> Description of the task
When a line in the material contains the word "análise", copy it.

> Extracted material
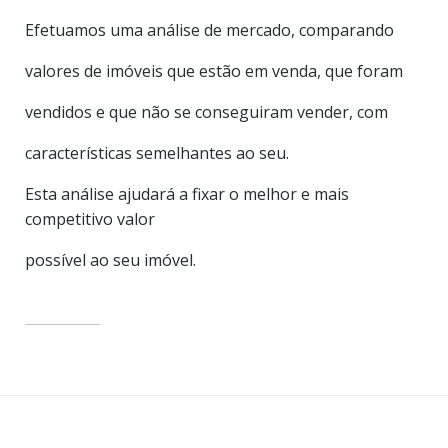
Efetuamos uma análise de mercado, comparando
valores de imóveis que estão em venda, que foram
vendidos e que não se conseguiram vender, com
características semelhantes ao seu.
Esta análise ajudará a fixar o melhor e mais
competitivo valor
possível ao seu imóvel.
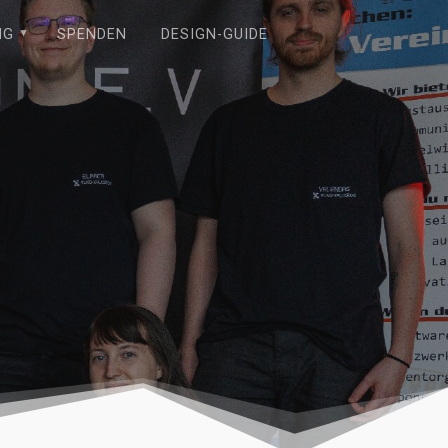
NG
SPENDEN
DESIGN-GUIDE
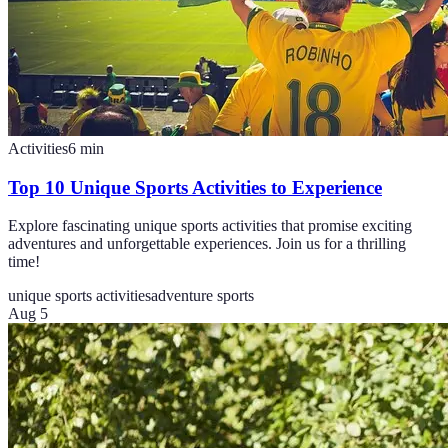
Activities
6
min
Top 10 Unique Sports Activities to Experience
Explore fascinating unique sports activities that promise exciting
adventures and unforgettable experiences. Join us for a thrilling
time!
unique sports activities
adventure sports
Aug 5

> Answer area
Efetuamos uma análise de mercado, comparando
Esta análise ajudará a fixar o melhor e mais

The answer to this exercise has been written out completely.